Lessons Learned from the “Stroke Belt”

By Byron E. Conner, M.D.

“Whether therefore ye eat, or drink, or whatsoever ye do, do all to the glory of God”
– I Corinthians 10:31

Since the 1960’s it has been recognized that there is a region of America in which the incidence of stroke is much higher compared to the rest of the country. This region of the country is composed of 11 states in the southeastern United States, and includes: Alabama, Arkansas, Georgia, Indiana, Kentucky, Louisiana, Mississippi, North Carolina, South Carolina, Tennessee, and Virginia. This part of the country is referred to as the “Stroke Belt”.

There, both blacks as well as whites have higher stroke rates than people in the rest of the country. The stroke rates for blacks in all regions of the country are substantially higher, with African Americans facing a risk three to four times higher. Some observers have stated that it is a “mystery” as to why the Stroke Belt exists. It has been said that lifestyle factors do not account for a full explanation of the higher stroke rates in this area of the country. Some have even suggested that there are environmental factors such as things that may be in the soil, air and water.

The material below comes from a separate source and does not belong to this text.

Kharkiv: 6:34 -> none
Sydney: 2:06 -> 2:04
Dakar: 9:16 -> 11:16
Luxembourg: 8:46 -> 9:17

People who move from the stroke belt take their increased risk of stroke with them! The realization of this public health problem led to some initiatives such as public service announcements, public health initiatives by government agencies and efforts to have churches participate in blood pressure screening and other types of health outreach. These efforts have not ended the ethnic disparities in stroke incidence.

Stroke is the third leading cause of death in America. 500,000 strokes occur each year and about 150,000 result in death. For those who survive strokes there may be permanent disability and tremendous financial loss. There are a number of significant risk factors for stroke as follows: high blood pressure, diabetes, smoking, abnormal cholesterol levels, obesity, lack of exercise, abnormal heart rhythm (atrial fibrillation), a sedentary lifestyle, illicit drugs( such as cocaine), poverty and advanced age.

Despite the fact that some may consider the excess incidence of stroke in the Stroke Belt a mystery, efforts should be unsparing to reduce the burden of suffering from this condition. If we do consider lifestyle factors, let’s just take a look at what is called “southern cooking”. In the traditional south, hog fat may be cooked and mixed with every food and served every meal. Vegetables may be boiled for a long time with large chunks of fat or fried in grease. Almost all meat is fried after dipping in batter and may be dripping with grease. Would you be willing to eat a concoction you may find in the South called a “hamdog”?

This creation consists of a hot dog wrapped by a beef patty that’s deep fried, covered with chili, cheese and onions and served on a hoagie bun. All of this meal is then topped with a fried egg and french fries! Imagine what that will do for your blood vessels! There is other dangerous southern fare such as fried chicken, fried seafood, fried green tomatoes, biscuits and gravy, and cornbread slathered in butter. There are, in fact healthier – but still tasty – food alternatives.

Another major health concern that we may find in the Stroke Belt is a sedentary lifestyle. Obesity is more prevalent in particular in Mississippi and in other states in the region. This may be a combination of diet and lack of exercise. The obesity epidemic could be helped by having the southern roads more heavily populated by walkers, runners, and bicyclists!

It has been found that churches may play a large role in helping to make lifestyle changes and interventions in the Stroke Belt, and elsewhere:

  • Promoting hypertension control: teaching people how to play a role in control and self-monitoring of blood pressure by use of simple blood pressure machines for home use
  • Promoting weight control: This would involve instruction on how to exercise and a diet low in fat, sugar, calories and rich in fruits, vegetables and whole grains.
  • Teaching diabetes self-management: Teaching those with diabetes to have good blood sugar control
  • Help with smoking cessation: Conduction classes on how to overcome smoking
  • Substance abuse counseling: Helping with overcoming addictions such as cocaine use as this may play a role in stroke even in young people
  • Screening for hypertension, diabetes, and high cholesterol

Let’s not consider the Stroke Belt a mystery, but something that needs intervention nationwide.